- [Problem requirements]: Reproduce the full listing as it stands. Images do not belong in the copy.

- [Supplied information]:

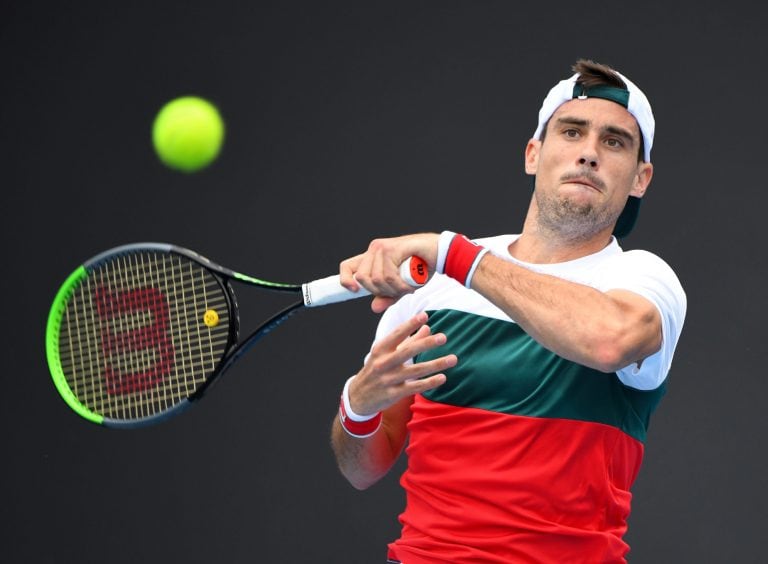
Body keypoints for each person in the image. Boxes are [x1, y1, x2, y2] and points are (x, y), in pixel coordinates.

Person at [330, 59, 687, 563]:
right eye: (571, 131)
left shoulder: (643, 281)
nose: (588, 154)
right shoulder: (432, 287)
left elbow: (608, 340)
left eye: (614, 142)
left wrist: (452, 255)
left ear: (640, 179)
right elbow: (362, 469)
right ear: (533, 153)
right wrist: (358, 405)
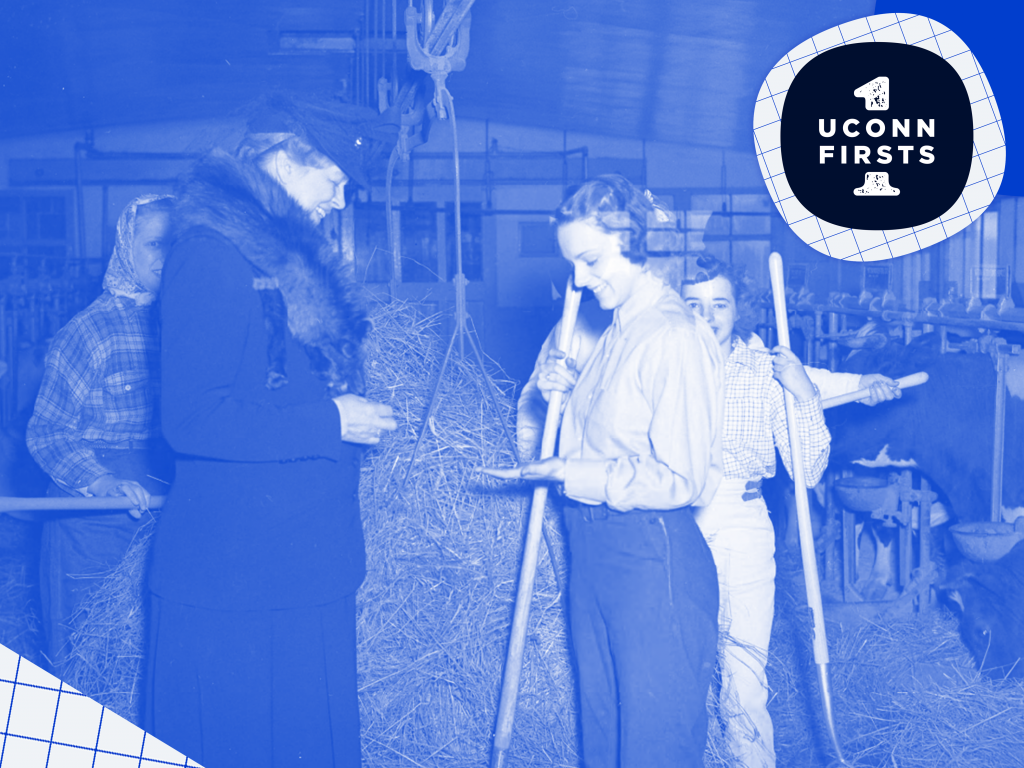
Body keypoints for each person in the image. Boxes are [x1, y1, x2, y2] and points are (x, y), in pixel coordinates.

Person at [143, 95, 397, 767]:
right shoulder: (211, 257)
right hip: (238, 583)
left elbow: (269, 388)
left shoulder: (279, 265)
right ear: (285, 158)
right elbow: (192, 417)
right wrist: (330, 419)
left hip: (294, 567)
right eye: (335, 180)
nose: (341, 201)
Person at [487, 175, 725, 768]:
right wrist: (555, 400)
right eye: (573, 264)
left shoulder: (671, 335)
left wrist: (571, 472)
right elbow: (595, 447)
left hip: (652, 559)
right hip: (593, 553)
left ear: (635, 242)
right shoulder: (613, 331)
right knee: (604, 739)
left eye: (591, 261)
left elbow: (681, 477)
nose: (580, 280)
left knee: (653, 747)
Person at [27, 194, 175, 673]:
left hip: (162, 502)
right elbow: (48, 433)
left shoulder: (186, 324)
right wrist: (104, 484)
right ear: (124, 247)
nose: (166, 256)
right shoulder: (88, 331)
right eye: (155, 243)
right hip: (94, 513)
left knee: (149, 654)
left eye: (177, 243)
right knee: (88, 657)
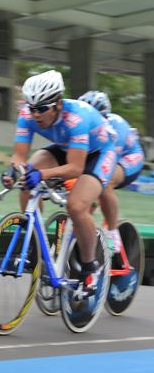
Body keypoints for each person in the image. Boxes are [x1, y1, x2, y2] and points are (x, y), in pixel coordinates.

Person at [1, 71, 117, 295]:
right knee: (26, 177)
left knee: (76, 206)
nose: (35, 114)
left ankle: (88, 266)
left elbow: (75, 168)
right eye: (32, 108)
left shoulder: (77, 117)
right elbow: (19, 158)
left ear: (58, 104)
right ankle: (35, 241)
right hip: (65, 147)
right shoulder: (27, 114)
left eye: (42, 109)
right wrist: (12, 171)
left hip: (99, 154)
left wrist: (42, 176)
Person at [78, 90, 144, 253]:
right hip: (107, 157)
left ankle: (112, 232)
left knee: (104, 181)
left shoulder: (116, 127)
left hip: (129, 158)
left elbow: (105, 164)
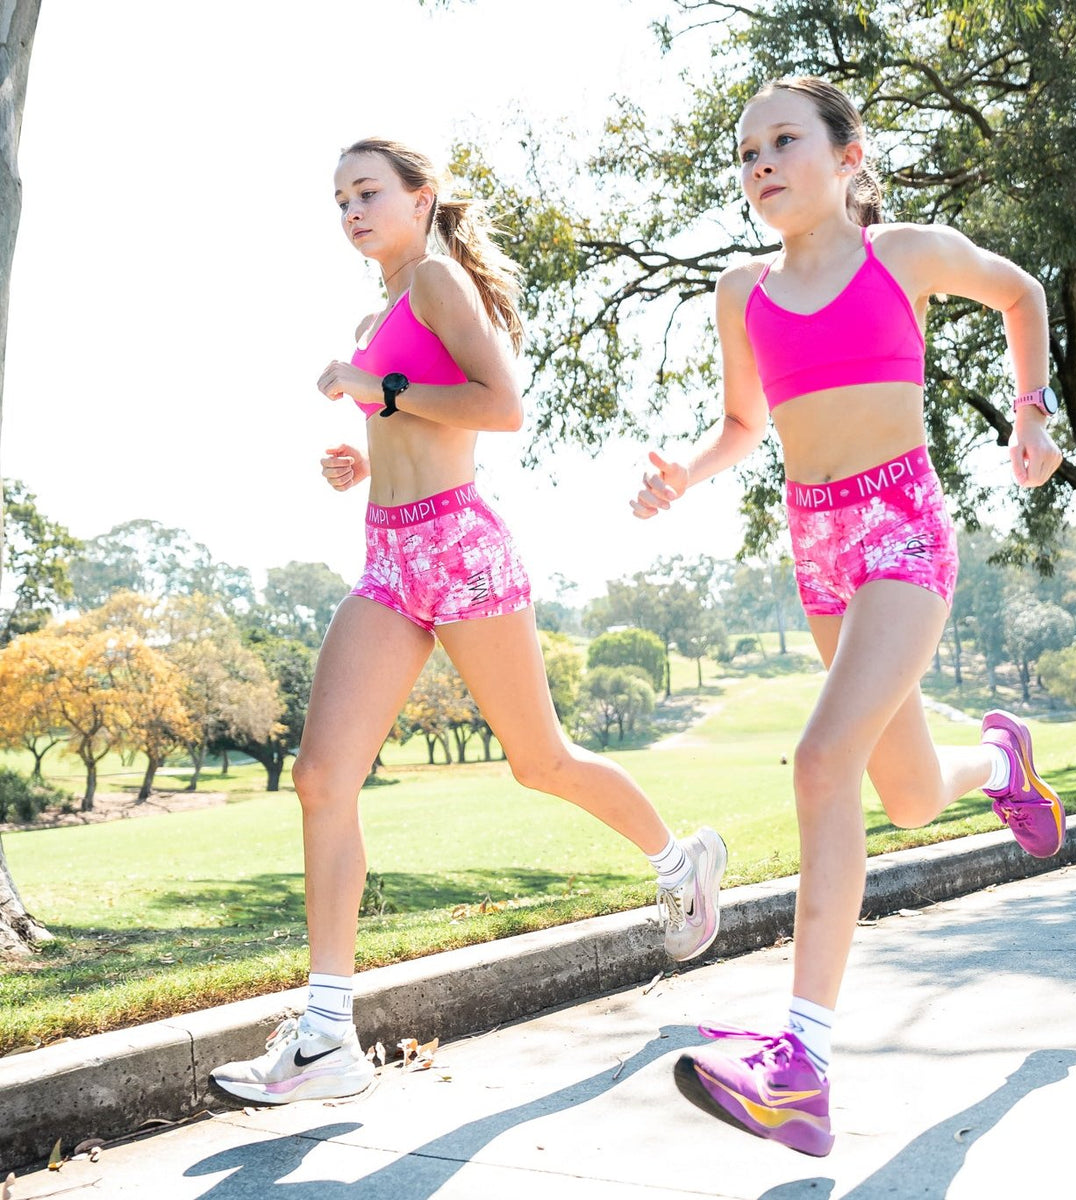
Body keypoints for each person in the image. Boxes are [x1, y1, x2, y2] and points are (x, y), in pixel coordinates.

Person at [210, 138, 726, 1106]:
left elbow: (504, 407)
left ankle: (680, 861)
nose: (353, 212)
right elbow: (413, 426)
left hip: (460, 547)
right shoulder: (375, 315)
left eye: (368, 193)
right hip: (389, 557)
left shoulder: (437, 284)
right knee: (322, 776)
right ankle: (327, 1033)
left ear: (420, 198)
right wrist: (359, 456)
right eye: (340, 201)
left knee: (542, 762)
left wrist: (379, 391)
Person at [630, 78, 1065, 1157]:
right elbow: (743, 423)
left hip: (904, 529)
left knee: (822, 761)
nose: (762, 163)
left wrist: (1031, 414)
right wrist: (685, 472)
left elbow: (1022, 295)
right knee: (910, 794)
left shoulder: (905, 256)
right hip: (817, 542)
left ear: (847, 155)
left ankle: (802, 1066)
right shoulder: (742, 293)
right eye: (745, 153)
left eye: (784, 141)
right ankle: (1001, 764)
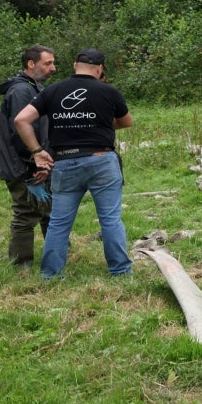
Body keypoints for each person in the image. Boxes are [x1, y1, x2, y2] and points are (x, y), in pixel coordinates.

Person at [14, 49, 134, 279]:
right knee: (109, 218)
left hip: (65, 162)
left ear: (74, 65)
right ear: (99, 69)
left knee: (58, 222)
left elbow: (21, 120)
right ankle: (120, 271)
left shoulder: (53, 90)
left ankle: (50, 274)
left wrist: (37, 151)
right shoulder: (108, 91)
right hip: (101, 161)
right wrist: (98, 126)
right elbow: (126, 122)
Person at [0, 45, 57, 266]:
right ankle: (21, 265)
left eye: (53, 63)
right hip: (22, 165)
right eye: (48, 63)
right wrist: (34, 164)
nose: (53, 68)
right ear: (31, 63)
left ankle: (57, 254)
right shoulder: (21, 91)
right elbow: (20, 132)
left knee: (48, 209)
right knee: (26, 212)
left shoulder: (32, 88)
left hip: (34, 162)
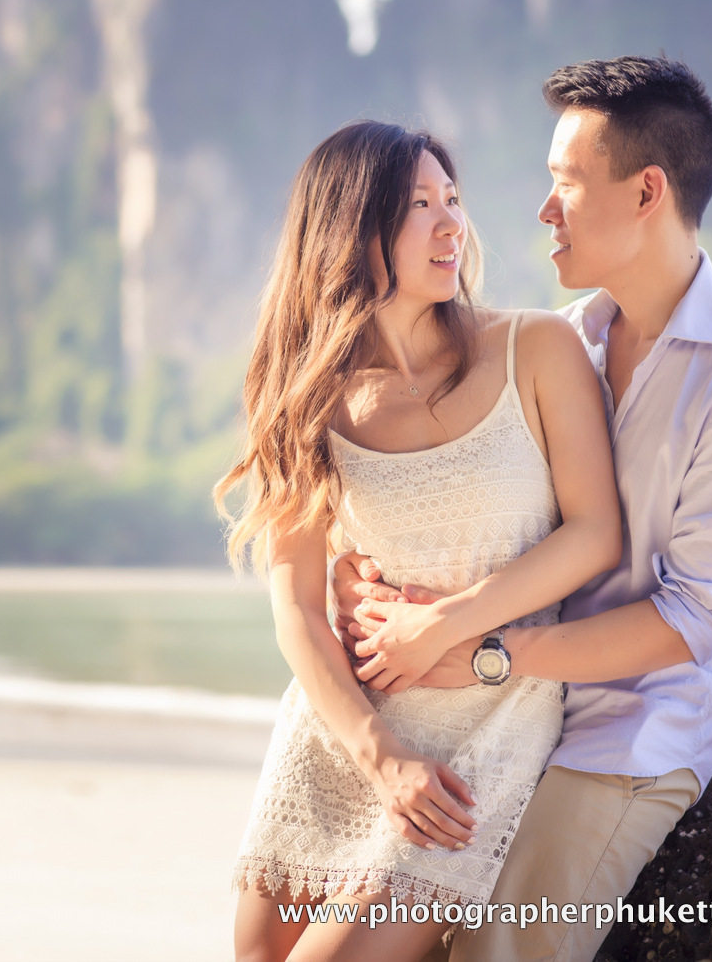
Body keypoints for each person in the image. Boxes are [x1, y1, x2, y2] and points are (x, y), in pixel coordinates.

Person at [338, 56, 712, 961]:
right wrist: (363, 584)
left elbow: (695, 618)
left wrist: (488, 653)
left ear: (647, 192)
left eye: (566, 183)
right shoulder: (565, 344)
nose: (543, 210)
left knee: (491, 950)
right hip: (504, 708)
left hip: (624, 737)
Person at [218, 119, 624, 962]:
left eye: (453, 199)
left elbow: (595, 534)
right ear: (350, 228)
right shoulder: (306, 395)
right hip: (350, 726)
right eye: (419, 205)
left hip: (490, 720)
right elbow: (297, 607)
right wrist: (382, 756)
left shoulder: (535, 348)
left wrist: (442, 624)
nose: (451, 225)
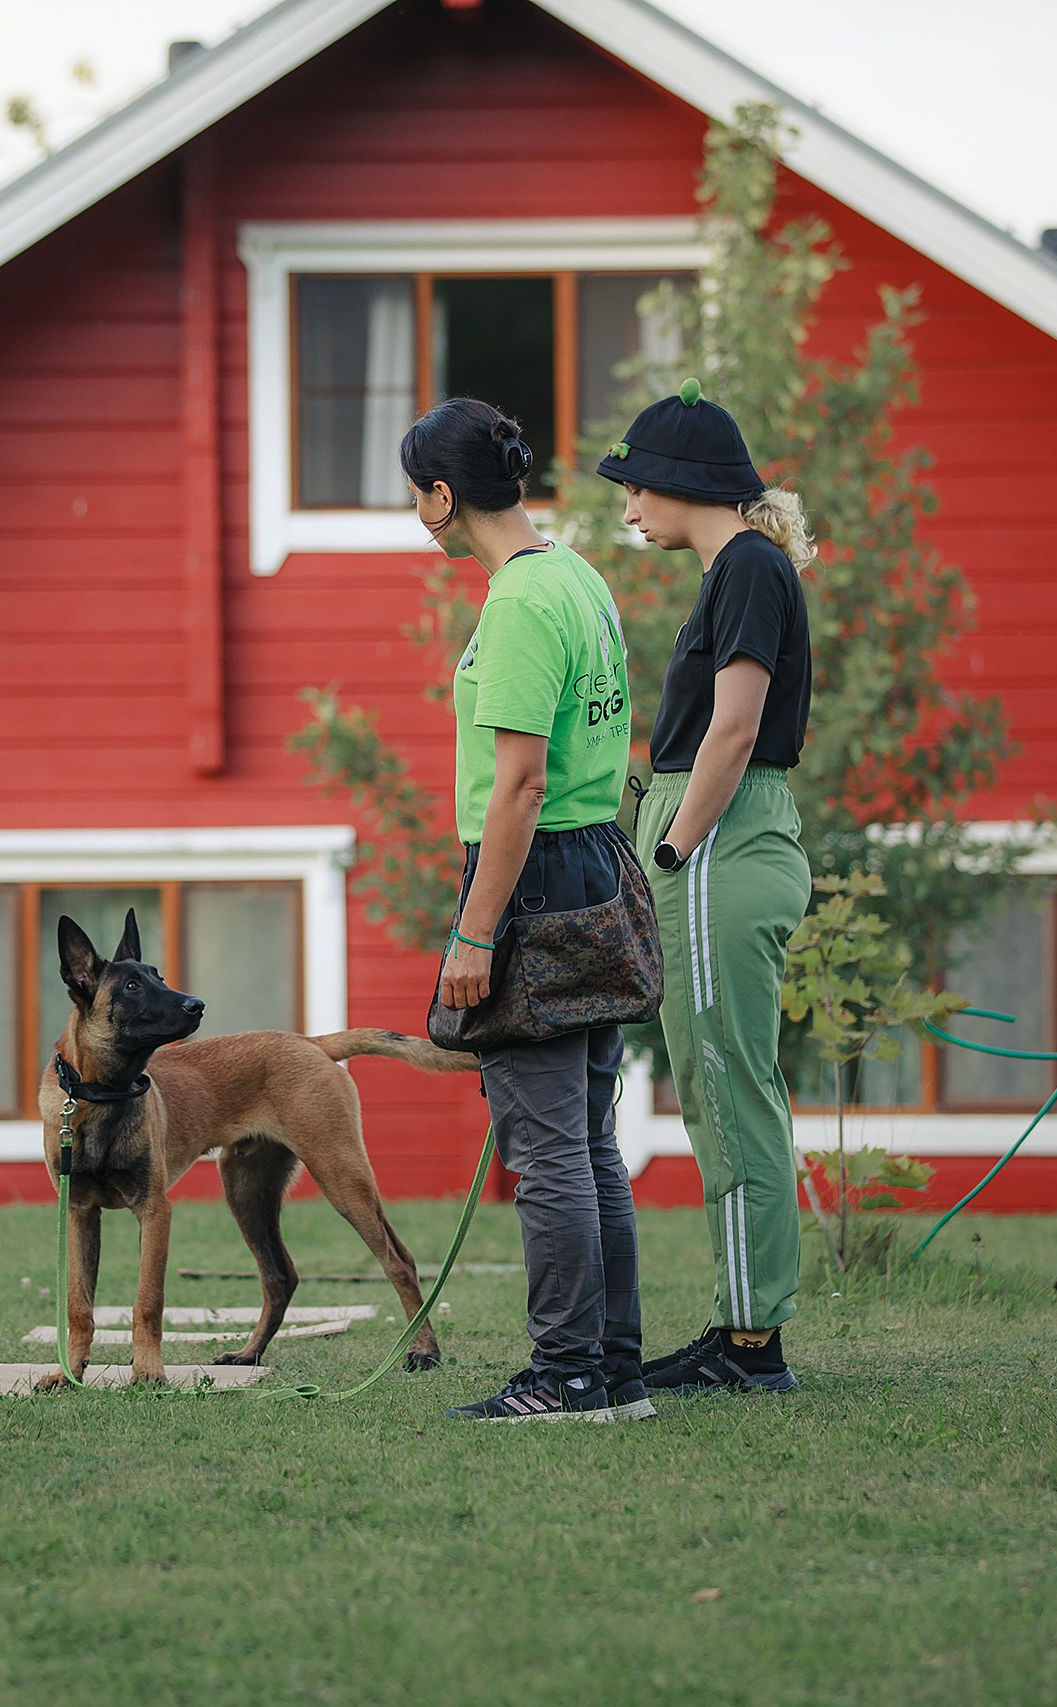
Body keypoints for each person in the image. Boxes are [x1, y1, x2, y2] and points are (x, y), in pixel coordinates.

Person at [414, 398, 648, 1424]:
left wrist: (473, 931)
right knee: (588, 1140)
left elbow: (517, 786)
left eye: (412, 492)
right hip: (597, 859)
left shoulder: (516, 602)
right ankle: (614, 1368)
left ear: (440, 496)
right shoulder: (577, 577)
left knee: (549, 1148)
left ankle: (566, 1373)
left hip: (534, 873)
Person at [597, 382, 816, 1394]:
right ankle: (742, 1327)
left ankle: (747, 1346)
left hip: (719, 849)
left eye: (636, 484)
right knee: (726, 1089)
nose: (629, 506)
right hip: (721, 843)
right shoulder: (740, 571)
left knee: (726, 1096)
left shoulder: (748, 570)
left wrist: (676, 849)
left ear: (682, 482)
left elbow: (732, 729)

- [Answer section]:
Body keypoints for each person in the image. Boxes are [x1, y1, x2, y2] and points are (x, y), in pixel coordinates.

Person at [330, 59, 687, 563]:
right eye: (571, 131)
left shoulder: (643, 281)
nose: (588, 154)
right shoulder: (432, 287)
left elbow: (608, 340)
left eye: (614, 142)
left wrist: (452, 255)
left ear: (640, 179)
right elbow: (362, 469)
right ear: (533, 153)
right wrist: (358, 405)
Body keypoints for each person in the image. Boxes are [x1, y1, x2, y2] and points are (x, y), in pixel coordinates.

Person at [143, 95, 397, 767]:
right shoulder: (211, 257)
right hip: (238, 583)
left elbow: (269, 388)
left shoulder: (279, 265)
right ear: (285, 158)
right elbow: (192, 417)
right wrist: (330, 419)
left hip: (294, 567)
right eye: (335, 180)
nose: (341, 201)
Person at [487, 175, 725, 768]:
right wrist: (555, 400)
right eye: (573, 264)
left shoulder: (671, 335)
left wrist: (571, 472)
right elbow: (595, 447)
left hip: (652, 559)
right hip: (593, 553)
left ear: (635, 242)
right shoulder: (613, 331)
right knee: (604, 739)
left eye: (591, 261)
left elbow: (681, 477)
nose: (580, 280)
left knee: (653, 747)
Person at [27, 194, 175, 673]:
left hip: (162, 502)
right elbow: (48, 433)
left shoulder: (186, 324)
right wrist: (104, 484)
right ear: (124, 247)
nose: (166, 256)
right shoulder: (88, 331)
right eye: (155, 243)
right hip: (94, 513)
left knee: (149, 654)
left eye: (177, 243)
right knee: (88, 657)
Body keypoints for each person in the image. Boxes are [x1, y1, x2, y2] and points are (x, y), in pixel coordinates.

Person at [1, 71, 117, 295]:
right knee: (26, 177)
left knee: (76, 206)
nose: (35, 114)
left ankle: (88, 266)
left elbow: (75, 168)
right eye: (32, 108)
left shoulder: (77, 117)
right elbow: (19, 158)
left ear: (58, 104)
right ankle: (35, 241)
right hip: (65, 147)
right shoulder: (27, 114)
left eye: (42, 109)
right wrist: (12, 171)
left hip: (99, 154)
left wrist: (42, 176)
Person at [78, 90, 144, 253]:
right hip: (107, 157)
left ankle: (112, 232)
left knee: (104, 181)
left shoulder: (116, 127)
left hip: (129, 158)
left elbow: (105, 164)
Body keypoints for each person in the image. Boxes are [x1, y1, x2, y2] and points are (x, y), in pixel coordinates.

Person at [210, 138, 726, 1106]:
left elbow: (504, 407)
left ankle: (680, 861)
nose: (353, 212)
right elbow: (413, 426)
left hip: (460, 547)
right shoulder: (375, 315)
left eye: (368, 193)
right hip: (389, 557)
left shoulder: (437, 284)
right knee: (322, 776)
right ankle: (327, 1033)
left ear: (420, 198)
right wrist: (359, 456)
right eye: (340, 201)
left knee: (542, 762)
left wrist: (379, 391)
Person at [630, 78, 1065, 1157]:
right elbow: (743, 423)
left hip: (904, 529)
left knee: (822, 761)
nose: (762, 163)
left wrist: (1031, 414)
right wrist: (685, 472)
left elbow: (1022, 295)
right knee: (910, 794)
left shoulder: (905, 256)
right hip: (817, 542)
left ear: (847, 155)
left ankle: (802, 1066)
right shoulder: (742, 293)
right eye: (745, 153)
left eye: (784, 141)
right ankle: (1001, 764)
Body keypoints for each person in the image. Boxes are [x1, y1, x2, y2] and points are (x, y), in pixel coordinates.

Person at [14, 49, 134, 279]:
right knee: (109, 218)
left hip: (65, 162)
left ear: (74, 65)
right ear: (99, 69)
left knee: (58, 222)
left elbow: (21, 120)
right ankle: (120, 271)
left shoulder: (53, 90)
left ankle: (50, 274)
left wrist: (37, 151)
right shoulder: (108, 91)
right hip: (101, 161)
right wrist: (98, 126)
right elbow: (126, 122)
Person at [0, 45, 57, 266]:
right ankle: (21, 265)
left eye: (53, 63)
right hip: (22, 165)
right eye: (48, 63)
right wrist: (34, 164)
nose: (53, 68)
right ear: (31, 63)
left ankle: (57, 254)
right shoulder: (21, 91)
right elbow: (20, 132)
left knee: (48, 209)
right knee: (26, 212)
left shoulder: (32, 88)
left hip: (34, 162)
Body keypoints for each person in the image. Boxes are [x1, y1, x2, y2] and points are (x, y), in pixel coordinates.

Person at [338, 56, 712, 961]:
right wrist: (363, 584)
left elbow: (695, 618)
left wrist: (488, 653)
left ear: (647, 192)
left eye: (566, 183)
right shoulder: (565, 344)
nose: (543, 210)
left knee: (491, 950)
right hip: (504, 708)
left hip: (624, 737)
Person at [218, 119, 624, 962]:
left eye: (453, 199)
left elbow: (595, 534)
right ear: (350, 228)
right shoulder: (306, 395)
right hip: (350, 726)
right eye: (419, 205)
left hip: (490, 720)
right elbow: (297, 607)
right wrist: (382, 756)
left shoulder: (535, 348)
left wrist: (442, 624)
nose: (451, 225)
Body keypoints for each person in the image. Boxes are [x1, y1, x2, y2] and points are (x, y), in pixel coordinates.

Person at [414, 398, 648, 1424]:
left wrist: (473, 931)
right knee: (588, 1140)
left elbow: (517, 786)
left eye: (412, 492)
right hip: (597, 859)
left shoulder: (516, 602)
right ankle: (614, 1368)
left ear: (440, 496)
right shoulder: (577, 577)
left knee: (549, 1148)
left ankle: (566, 1373)
left hip: (534, 873)
Person at [597, 382, 816, 1394]:
right ankle: (742, 1327)
left ankle: (747, 1346)
left hip: (719, 849)
left eye: (636, 484)
right knee: (726, 1089)
nose: (629, 506)
right hip: (721, 843)
right shoulder: (740, 571)
left knee: (726, 1096)
left shoulder: (748, 570)
left wrist: (676, 849)
left ear: (682, 482)
left elbow: (732, 729)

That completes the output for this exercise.